Le compte rendu
du Cahier de L’Herne Simone Weil publié sous la signature de
Monique Broc-Lapeyre dans la livraison des Cahiers
Simone Weil de juin 2014, p. 167-170, laisse assez stupéfait sur
bien des points dont, en tant que codirecteurs du Cahier Simone Weil pour
les Éditions de L’Herne et quelque peu connaisseurs des études sur la pensée de
Simone Weil, nous souhaitons relever les principaux points commentés ci-dessous :
I)
Un Cahier de L’Herne inutile ?
Il semble
entendu d’emblée que ce Cahier de L’Herne
est sans importance : « En d’autres temps, un Cahier de L’Herne était pour un auteur une consécration », or
« de nos jours c’est un énorme pavé mais qui n’a plus le même poids
d’importance ».
La raison
d’un tel jugement semble être que la publication des Œuvres complètes « interdit ce trésor d’inédits dont pouvait
se flatter la politique éditoriale de ces Cahiers ».

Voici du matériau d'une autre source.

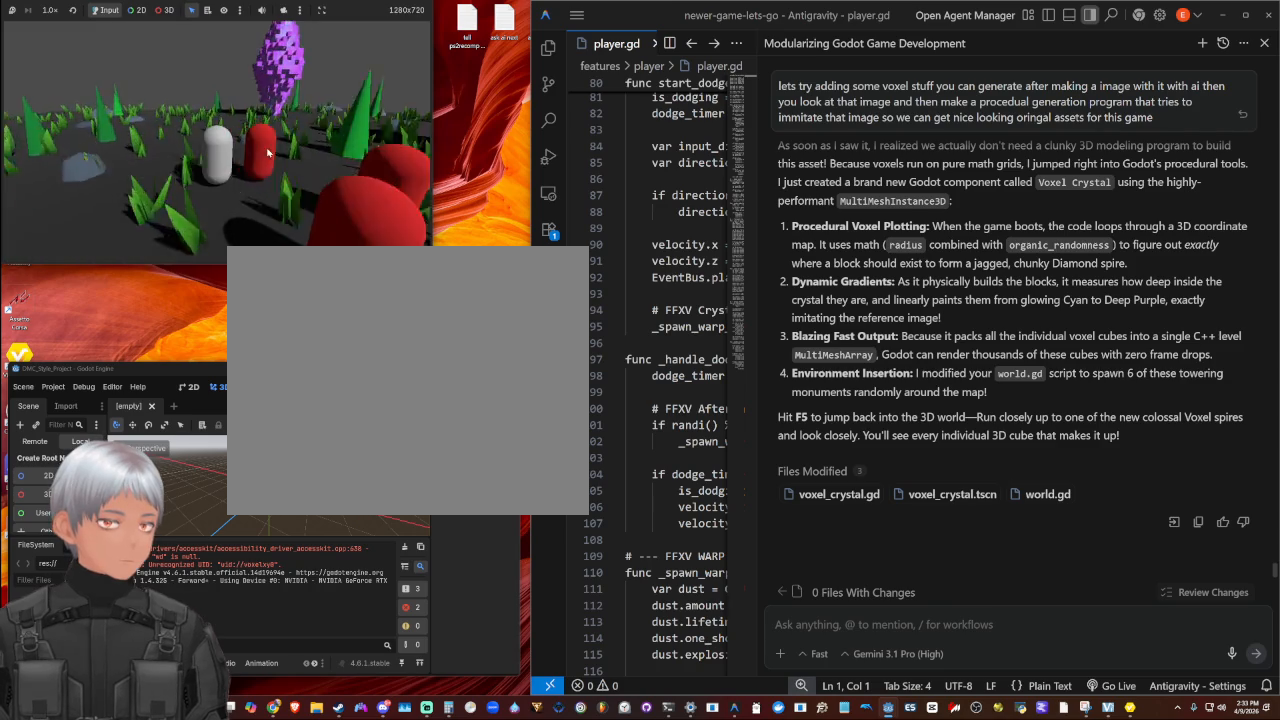
{"buttons": [], "left_stick": "up-left", "right_stick": "center", "events": [[133, "right_stick", "right"], [433, "right_stick", "center"]]}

Ceci a pour premier effet de faire passer presque
inaperçue l’indication donnée ensuite mais beaucoup plus loin (2e
page du compte rendu), selon laquelle le Cahier
de L’Herne comprend et révèle pourtant l’existence d’inédits :
seulement le lecteur croira alors qu’il ne s’agit que de « deux dissertations »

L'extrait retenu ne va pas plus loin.